Reference letters are one of those age-old burdens that no one has quite figured out how to streamline and make the whole process more efficient.
In a recent interview, even feminist icon and author Chimamanda Ngozi Adichie has admitted to copying and pasting reference letters for her many writing students over the years.
With the college admissions process becoming more and more competitive, this is just what many students have to fear: even professors who think the world of them can slip up and underdeliver, jeopardizing their chances of getting into the schools of their dreams.
And that is just the problem that Lucinetic, an early-stage Pasadena, CA-based startup, is aiming to solve with its Natural Language Processing (NPL) technology.
I spoke to Olga Batygin, the co-founder and CEO of Lucinetic about their team, the problem they’re looking to solve beyond the world of academia, and how they’re going about it.
Lucinetic co-founders Greg Laughlin, an astrophysics professor at Yale University and Konstantin Batygin, astrophysics professor at California Institute of Technology, met at a faculty-student mixer in UCSC, Olga recalls.
“They went on to work and publish together and Konstantin got an award for the best senior thesis of the year,” Olga says. “Konstantin strongly believes he would have never gotten into Caltech without Greg’s letter of recommendation.”
Steeped in the world of academia, the founders recognized how inefficient the process of reference letter writing was for everyone involved.
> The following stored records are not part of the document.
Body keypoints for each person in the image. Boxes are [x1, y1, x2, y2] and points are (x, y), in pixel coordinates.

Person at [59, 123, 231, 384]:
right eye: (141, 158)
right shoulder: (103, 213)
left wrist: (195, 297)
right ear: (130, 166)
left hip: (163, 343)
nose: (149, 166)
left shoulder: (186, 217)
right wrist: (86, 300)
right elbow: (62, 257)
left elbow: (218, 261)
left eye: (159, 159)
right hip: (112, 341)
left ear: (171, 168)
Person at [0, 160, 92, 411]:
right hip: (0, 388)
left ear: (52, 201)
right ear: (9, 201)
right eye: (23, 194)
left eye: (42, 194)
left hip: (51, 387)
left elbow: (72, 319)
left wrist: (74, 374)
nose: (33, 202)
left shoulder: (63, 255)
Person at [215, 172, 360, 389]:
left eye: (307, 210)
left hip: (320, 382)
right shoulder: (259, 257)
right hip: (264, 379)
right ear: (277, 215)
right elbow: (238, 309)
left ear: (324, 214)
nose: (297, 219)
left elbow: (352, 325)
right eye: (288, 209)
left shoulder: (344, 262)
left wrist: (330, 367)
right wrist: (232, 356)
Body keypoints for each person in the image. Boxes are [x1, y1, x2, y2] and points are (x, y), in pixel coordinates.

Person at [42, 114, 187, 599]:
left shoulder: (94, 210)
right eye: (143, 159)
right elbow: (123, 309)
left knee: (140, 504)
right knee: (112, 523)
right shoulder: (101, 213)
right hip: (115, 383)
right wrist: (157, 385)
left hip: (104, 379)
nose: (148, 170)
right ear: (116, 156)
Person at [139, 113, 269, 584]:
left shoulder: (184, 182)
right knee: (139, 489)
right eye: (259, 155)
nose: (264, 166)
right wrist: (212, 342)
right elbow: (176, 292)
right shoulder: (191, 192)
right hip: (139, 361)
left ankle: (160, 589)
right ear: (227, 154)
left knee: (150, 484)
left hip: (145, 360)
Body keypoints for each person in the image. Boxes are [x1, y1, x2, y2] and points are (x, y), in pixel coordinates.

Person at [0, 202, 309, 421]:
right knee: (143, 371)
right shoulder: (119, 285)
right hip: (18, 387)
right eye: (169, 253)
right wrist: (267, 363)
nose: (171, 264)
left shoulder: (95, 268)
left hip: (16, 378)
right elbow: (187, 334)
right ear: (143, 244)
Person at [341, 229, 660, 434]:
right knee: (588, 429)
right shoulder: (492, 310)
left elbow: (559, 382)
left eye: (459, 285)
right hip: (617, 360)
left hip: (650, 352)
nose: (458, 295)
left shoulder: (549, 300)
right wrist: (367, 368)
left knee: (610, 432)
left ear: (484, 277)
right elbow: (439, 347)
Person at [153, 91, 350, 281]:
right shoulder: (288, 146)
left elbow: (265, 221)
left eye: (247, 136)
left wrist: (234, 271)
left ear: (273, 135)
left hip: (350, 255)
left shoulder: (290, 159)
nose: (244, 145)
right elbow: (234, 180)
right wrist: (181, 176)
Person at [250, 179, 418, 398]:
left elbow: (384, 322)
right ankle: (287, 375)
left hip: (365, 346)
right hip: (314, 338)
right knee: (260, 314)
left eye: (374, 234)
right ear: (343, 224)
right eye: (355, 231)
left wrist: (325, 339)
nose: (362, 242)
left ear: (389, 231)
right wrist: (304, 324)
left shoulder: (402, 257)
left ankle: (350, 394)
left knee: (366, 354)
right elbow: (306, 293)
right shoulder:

They also realized they could do something about it.
“Konstantin and Greg got together and realized that they have the kind of combination of skills to be able to build a prototype,” she recalls.
Currently, Lucinetic has a small team of 10 people, including contractors, and is looking to close a pre-seed round in February. Lucinetic is testing the product with a small pool of alpha users ahead of the official launch in August 2022. They also have a waiting list.
At its core, the issue Lucinetic team is trying to solve is the time spent on writing letters, the inefficiency of the whole process, as well as the quality and impact of the final product.
Based on their market research and investor deck reviewed by Icebreaker, they estimate that US professors write 190,000 letters a day, spending millions of hours on these tasks annually.
Given their academic background, it’s not surprising that they dive deep into the history of recommendations, providing context for what kind of transaction reference letter writing really is.
“Letters of recommendation started in 45 BC, with Cicero,” Olga says. “So in 2000 years, this process hasn’t really changed – maybe it was Papyrus and now it’s a computer, but the process has not actually changed – so we’re transforming that for a new millennium.”
Approaching the problem of reference letter writing as a form of authentication of trust in another person, the team set out to develop and automate high-quality, accurate text.
Lucinetic’s NLP solution is focused on creating quality, long-form text generation.
“Most NLP-based solutions have difficulties in long-form text generation,” Olga explains. “What we’re doing is different because we’re employing NLP to create long-form text, which is not possible with the Generative Pre-trained Transformer 3 (GPT 3) or any other transformer model.”
This approach includes creating different AI voices, and “matching people to those different voices.”
So in practice, a student sets up an account, enters their information and shares everything with their professor. The reference writer would then have a more formal structure and all the help and information from the student, but still be in charge of the final output.
The ultimate goal is to improve the whole process so much that requesting, creating, and reading a well-written, effective recommendation letter will become much easier and faster.
They’re also already exploring applications beyond the world of academia.
“We are already in the process of working with a couple of companies to identify how to improve that in the best way,” Olga says. “It is something that’s always on our mind; our technology is very adaptable to different kinds of letter writing.”
The service will be free for students, and either the letter writers or the institutions will pay a monthly subscription fee for the service.
The founders also hope their product can help improve access to excellent education.
“As a person who was born in Russia and moved here as a child, I had a little bit of time to kind of understand the landscape of what it means to apply to university, but my parents didn’t,” Olga notes. “It’s really difficult to understand a system that you need to prepare your child for – this is where I think it’s going to make a real difference.”